Alibaba finance arm better out than in for IPO

2 min read
Asia

Alibaba’s secret weapon is its payment division. Yet Alipay isn’t part of the Chinese e-commerce company’s upcoming initial public offering. The company is “conceptually” thinking about reuniting them, according to people familiar with the situation. But the status quo, however strange, looks better.

Founder Jack Ma spirited Alipay, which handles 79 percent of purchases on Alibaba’s sites, into a vehicle he controls in 2011. His reasoning was that regulators planned to introduce tough rules for payment operators with foreign investors. But the rules never materialised.

Rather than put Alipay back, Ma struck a deal. The payment unit pays 49.9 percent of its pre-tax profit to Alibaba and gives it preferential terms on commissions. If Alipay is floated or part-sold later, its former parent gets cash equivalent to 37.5 percent of the unit’s value, up to $6 billion.

Today, that arrangement looks attractive. Though Alibaba’s Chinese sites account for just over a third of Alipay’s total transactions, the e-commerce group still gets half the division’s pre-tax profit. The only snag is that Alibaba’s cash payout is capped. Alipay, which made almost $230 million of pre-tax profit in 2013, could soon reach the point where that $6 billion looks light.

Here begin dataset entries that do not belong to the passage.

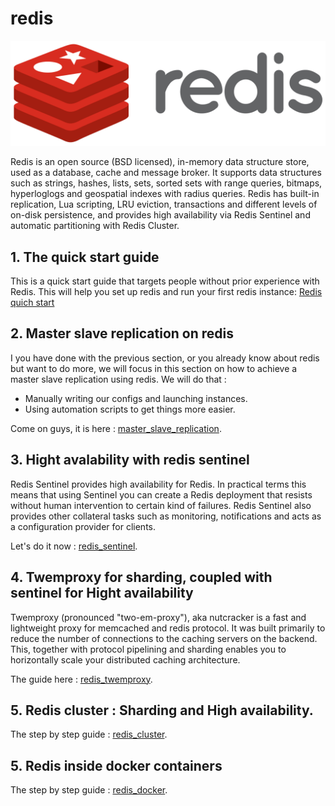 # redis
<p align="center">
	<a href="https://redis.io/" target="_blank">
	    <img src="Redis_Logo.svg.png">
	</a>
</p>
Redis is an open source (BSD licensed), in-memory data structure store, used as a database, cache and message broker. It supports data structures such as strings, hashes, lists, sets, sorted sets with range queries, bitmaps, hyperloglogs and geospatial indexes with radius queries. Redis has built-in replication, Lua scripting, LRU eviction, transactions and different levels of on-disk persistence, and provides high availability via Redis Sentinel and automatic partitioning with Redis Cluster. 

## 1. The quick start guide
This is a quick start guide that targets people without prior experience with Redis. This will help you set up redis and run your first redis instance: [Redis quich start](quick_start)

## 2. Master slave replication on redis 
I you have done with the previous section, or you already know about redis but want to do more, we will focus in this section on how to achieve a master slave replication using redis.
We will do that :
* Manually writing our configs and launching instances.
* Using automation scripts to get things more easier.

Come on guys, it is here :  [master_slave_replication](master_slave_replication).

## 3. Hight avalability with redis sentinel
Redis Sentinel provides high availability for Redis. In practical terms this means that using Sentinel you can create a Redis deployment that resists without human intervention to certain kind of failures.
Redis Sentinel also provides other collateral tasks such as monitoring, notifications and acts as a configuration provider for clients.

Let's do it now : [redis_sentinel](redis_sentinel).

## 4. Twemproxy for sharding, coupled with sentinel for Hight availability
Twemproxy (pronounced "two-em-proxy"), aka nutcracker is a fast and lightweight proxy for memcached and redis protocol. It was built primarily to reduce the number of connections to the caching servers on the backend. This, together with protocol pipelining and sharding enables you to horizontally scale your distributed caching architecture. 

The guide here : [redis_twemproxy](redis_twemproxy).

## 5. Redis cluster : Sharding and High availability.

The step by step guide : [redis_cluster](redis_cluster).

## 5. Redis inside docker containers

The step by step guide : [redis_docker](redis_docker).
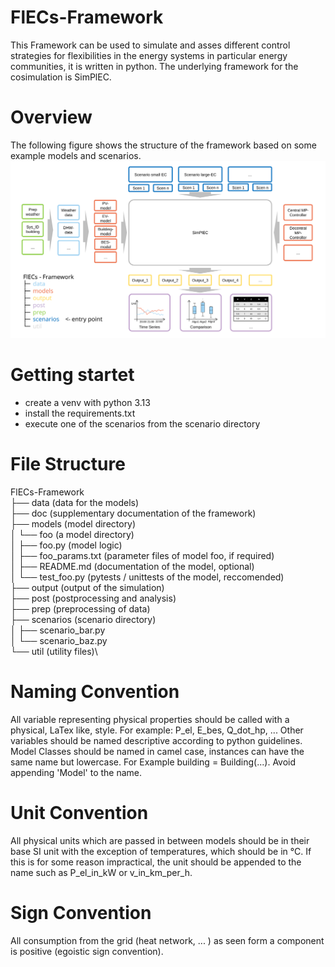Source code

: # FlECs-Framework

This Framework can be used to simulate and asses different control strategies for flexibilities in the energy systems in particular energy communities, it is written in python.
The underlying framework for the cosimulation is SimPlEC. 

# Overview
The following figure shows the structure of the framework based on some example models and scenarios.
![Overview](doc/Overview.svg?raw=true "Overview")

# Getting startet
- create a venv with python 3.13
- install the requirements.txt
- execute one of the scenarios from the scenario directory

# File Structure

FlECs-Framework\
├── data (data for the models)\
├── doc (supplementary documentation of the framework)\
├── models (model directory)\
│   └── foo (a model directory)\
│       ├── foo.py (model logic)\
│       ├── foo_params.txt (parameter files of model foo, if required)\
│       ├── README.md (documentation of the model, optional)\
│       └── test_foo.py (pytests / unittests of the model, reccomended)\
├── output (output of the simulation)\
├── post (postprocessing and analysis)\
├── prep (preprocessing of data)\
├── scenarios (scenario directory)\
│   ├── scenario_bar.py\
│   └── scenario_baz.py\
└── util (utility files)\

# Naming Convention
All variable representing physical properties should be called with a physical, LaTex like, style. For example: P_el, E_bes, Q_dot_hp, ...
Other variables should be named descriptive according to python guidelines.
Model Classes should be named in camel case, instances can have the same name but lowercase. For Example
building = Building(...). Avoid appending 'Model' to the name.

# Unit Convention
All physical units which are passed in between models should be in their base SI unit with the exception of temperatures, which should be in °C. If this is for some reason impractical, the unit should be appended to the name such as P_el_in_kW or v_in_km_per_h.

# Sign Convention
All consumption from the grid (heat network, ... ) as seen form a component is positive (egoistic sign convention).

Changing that needn’t mean a cash deal. Alibaba could swap its future claim on Alipay’s IPO proceeds for an equity stake of the same size. Work the deal out now, and it might help bump up Alibaba’s IPO price.

But politics is a reason not to proceed. Chinese regulators have encouraged Alipay to disrupt the traditional banking and payment system. That would be harder if foreign investors openly shared the spoils. Alibaba would also have to negotiate with Ma, its own chairman. It would be hard to convince incoming investors a deal was done on truly impartial terms.

That makes the simplest course the best: to leave well alone. The most valuable thing for Alibaba is the preferential rates it gets on the billions of transactions it runs through Alipay. Those are safe for 50 years. The risk is that Alipay turns into a real giant, and Alibaba misses out on a windfall. But on balance, a status quo that investors can quantify is better than a stake in a privately held company, and a heap of political risk, that they can’t.